-- Opening Marker --
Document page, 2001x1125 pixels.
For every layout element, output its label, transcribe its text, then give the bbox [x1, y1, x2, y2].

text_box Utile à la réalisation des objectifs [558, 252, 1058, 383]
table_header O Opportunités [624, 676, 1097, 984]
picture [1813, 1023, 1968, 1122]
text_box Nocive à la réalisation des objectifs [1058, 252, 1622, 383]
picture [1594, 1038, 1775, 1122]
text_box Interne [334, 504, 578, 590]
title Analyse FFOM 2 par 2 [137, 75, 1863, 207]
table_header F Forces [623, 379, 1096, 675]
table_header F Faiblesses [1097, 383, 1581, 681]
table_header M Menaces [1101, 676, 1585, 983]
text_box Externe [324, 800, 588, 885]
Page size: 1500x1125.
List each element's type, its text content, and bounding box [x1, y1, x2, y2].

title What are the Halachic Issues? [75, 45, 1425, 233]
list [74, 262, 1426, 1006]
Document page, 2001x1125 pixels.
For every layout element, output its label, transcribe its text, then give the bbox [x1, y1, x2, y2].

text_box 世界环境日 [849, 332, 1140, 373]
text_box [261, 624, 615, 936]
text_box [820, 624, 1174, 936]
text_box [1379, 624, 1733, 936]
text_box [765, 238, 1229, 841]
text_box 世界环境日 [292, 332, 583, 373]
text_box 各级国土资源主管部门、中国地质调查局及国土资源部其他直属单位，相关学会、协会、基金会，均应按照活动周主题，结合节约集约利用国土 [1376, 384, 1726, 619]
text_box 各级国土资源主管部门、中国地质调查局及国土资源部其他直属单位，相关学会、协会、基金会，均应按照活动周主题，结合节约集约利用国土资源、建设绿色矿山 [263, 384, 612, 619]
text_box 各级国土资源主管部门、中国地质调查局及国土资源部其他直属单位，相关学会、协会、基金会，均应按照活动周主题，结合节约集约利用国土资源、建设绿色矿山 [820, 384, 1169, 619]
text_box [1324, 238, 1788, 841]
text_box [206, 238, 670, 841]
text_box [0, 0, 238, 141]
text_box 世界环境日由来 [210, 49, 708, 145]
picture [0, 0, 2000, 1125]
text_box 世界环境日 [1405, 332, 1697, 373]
-- Closing Marker --
== Try it ==
In this exercise, repeat all entries exactly.

== Response box ==
Document page, 2001x1125 pixels.
For every layout element, output its label, transcribe its text, then give the bbox [x1, y1, x2, y2].

text_box Utile à la réalisation des objectifs [558, 252, 1058, 383]
table_header O Opportunités [624, 676, 1097, 984]
picture [1813, 1023, 1968, 1122]
text_box Nocive à la réalisation des objectifs [1058, 252, 1622, 383]
picture [1594, 1038, 1775, 1122]
text_box Interne [334, 504, 578, 590]
title Analyse FFOM 2 par 2 [137, 75, 1863, 207]
table_header F Forces [623, 379, 1096, 675]
table_header F Faiblesses [1097, 383, 1581, 681]
table_header M Menaces [1101, 676, 1585, 983]
text_box Externe [324, 800, 588, 885]
Page size: 1500x1125.
List each element's type, its text content, and bounding box [x1, y1, x2, y2].

title What are the Halachic Issues? [75, 45, 1425, 233]
list [74, 262, 1426, 1006]
Document page, 2001x1125 pixels.
For every layout element, output its label, transcribe its text, then give the bbox [x1, y1, x2, y2].

text_box 世界环境日 [849, 332, 1140, 373]
text_box [261, 624, 615, 936]
text_box [820, 624, 1174, 936]
text_box [1379, 624, 1733, 936]
text_box [765, 238, 1229, 841]
text_box 世界环境日 [292, 332, 583, 373]
text_box 各级国土资源主管部门、中国地质调查局及国土资源部其他直属单位，相关学会、协会、基金会，均应按照活动周主题，结合节约集约利用国土 [1376, 384, 1726, 619]
text_box 各级国土资源主管部门、中国地质调查局及国土资源部其他直属单位，相关学会、协会、基金会，均应按照活动周主题，结合节约集约利用国土资源、建设绿色矿山 [263, 384, 612, 619]
text_box 各级国土资源主管部门、中国地质调查局及国土资源部其他直属单位，相关学会、协会、基金会，均应按照活动周主题，结合节约集约利用国土资源、建设绿色矿山 [820, 384, 1169, 619]
text_box [1324, 238, 1788, 841]
text_box [206, 238, 670, 841]
text_box [0, 0, 238, 141]
text_box 世界环境日由来 [210, 49, 708, 145]
picture [0, 0, 2000, 1125]
text_box 世界环境日 [1405, 332, 1697, 373]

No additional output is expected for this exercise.